And He could do no miracle there except that He laid His hands on a few sick people and healed them.Mark 6:5(NASB)
Rejection is never a pleasant experience, but in Mark 6 we read that it was Jesus Who had to face being rejected, rebuffed, and ridiculed, by the people in his hometown of Nazareth. Although Jesus was born in Bethlehem, He was brought up in the little village of Nazareth, where he worked with his father, Joseph, as a carpenter. However, at about the age of 30, He relocated to Capernaum by the Sea of Galilee, and became an itinerant Rabbi.
Jesus had already become well known, with a large number of followers including His 12 disciples. About a year into his ministry, Jesus decided to return to Nazareth. He had come as the Light of the world and Lord of life, and I am sure He was keen to share the truth of the gospel with the friends and neighbours He had known since childhood.
As was the custom with visiting Rabbis, Jesus was invited to preach at the Synagogue on the Sabbath. However, He came to His own people in His hometown and they refused to accept Him or pay heed to His message. They were already aware of His fame and had heard about the mighty miracles He performed. But the people in Nazareth had hardened their hearts against the Lord, in unbelief. Their eyes were blind and their ears were closed to the truth.
It is said that 'familiarity breeds contempt', and the villagers in Nazareth refused to look past their own close-minded biases, hostility, and jealousy. And although they acknowledged that Jesus spoke words of wisdom with great authority, they would not believe that He had come from God and could not accept that He was endowed with wisdom from on high. Truth is hated because it exposes lies and deceit, and so they rejected incarnate truth.
The contempt the townsfolk had for Jesus was partly due to their refusal to accept the virgin-birth. Instead of referring to Jesus as 'the son of Joseph', as was the custom, they disdainfully labelled Him as the illegitimate 'son of Mary'. It was because of their proud unbelief and lack of faith that Mark writes, "And He could do no miracle in Nazareth, except that He laid His hands on a few sick people and healed them."
Jesus was their Messiah, but they did not receive Him. It was Jesus whom Malachi called, "the Sun of righteousness Who will come with healing in his wings," and Zechariah rejoiced that the Messiah had come to visit His people, and prophesied of their coming redemption and deliverance from their enemies. Jesus knew what bigoted, close-minded people they were, and said to them, "A prophet is not without honour, except in his own country, and among his own kin, and in his own house." And so we read, "Jesus was unable to do any work of power there, but only to put his hands on one or two persons who were ill, and make them well."
Mark made it clear that Jesus performed miracles as an acknowledgment of someone's faith. "Your faith has made you whole," was His response to many who asked for their healing. Sadly, in Nazareth it was not faith that was expressed by the vast majority, but unbelief. The people in Christ's hometown limited His wonderful healing work and great redemptive ministry, because of unbelief.

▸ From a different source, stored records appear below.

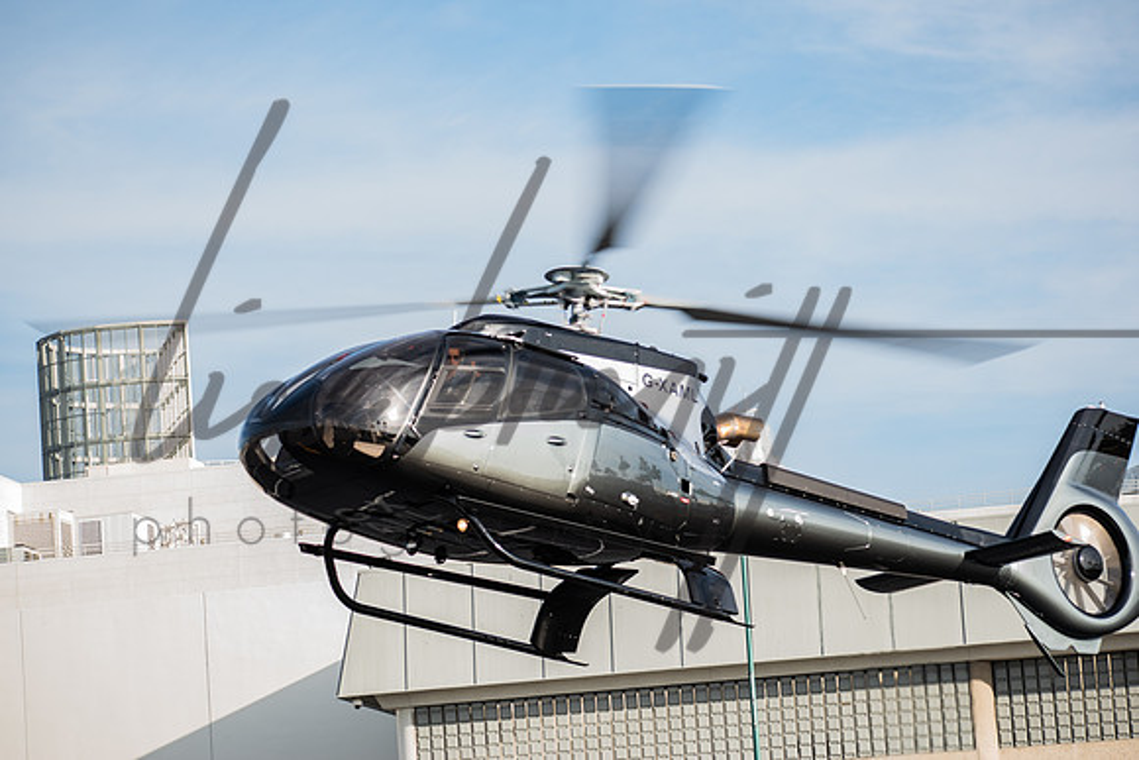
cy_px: 380
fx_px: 4367
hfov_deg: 14.9
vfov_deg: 9.9
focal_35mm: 138
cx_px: 570
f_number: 4.8
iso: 100
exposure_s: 1/200
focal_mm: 92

It was not that Jesus was rendered impotent or powerless because the people had no faith. It was not that His divine authority was neutralised, in the absence of faith. Christ was no 'faith-healer'. He was the almighty God, exercising His divine authority, appropriately, over sickness and sin. But Jesus knew that performing miracles among this rebellious, unbelieving crowd, would not cause them to believe on Him, but rather intensify their guilt and harden their heart even more.
And so Jesus, "was unable to do any work of power there, but only to put his hands on one or two persons who were ill, and make them well." In His mercy, He did not prevent those with faith from benefiting from His visit to Nazareth, and a remnant of believers were made whole. Peter reminds us in His epistle that God, in His grace, knows how to deliver the godly in their trials, while reserving the ungodly to the day of judgement.
Unbelief is a choice of man's free will, and the events at Nazareth are a stark reminder of the devastating effect of established prejudice, religiosity, legalism, and carnality. The Lord will not force Himself on anyone who is unwilling to see the truth, hear the truth, know the truth, and believe the truth. But His arms are ever open to all who will believe on His name.
Heavenly Father, keep me from building up incorrect biases or developing legalistic attitudes. Give me a teachable spirit I pray, and may my faith become firmly established on the truth of the gospel. Help me to stand firm on the promises of God and be ready and willing to hear all that the Spirit has to teach me. Carry out a powerful work in my life I pray, and use me for the furtherance of the Gospel. This I ask in Jesus' name, AMEN.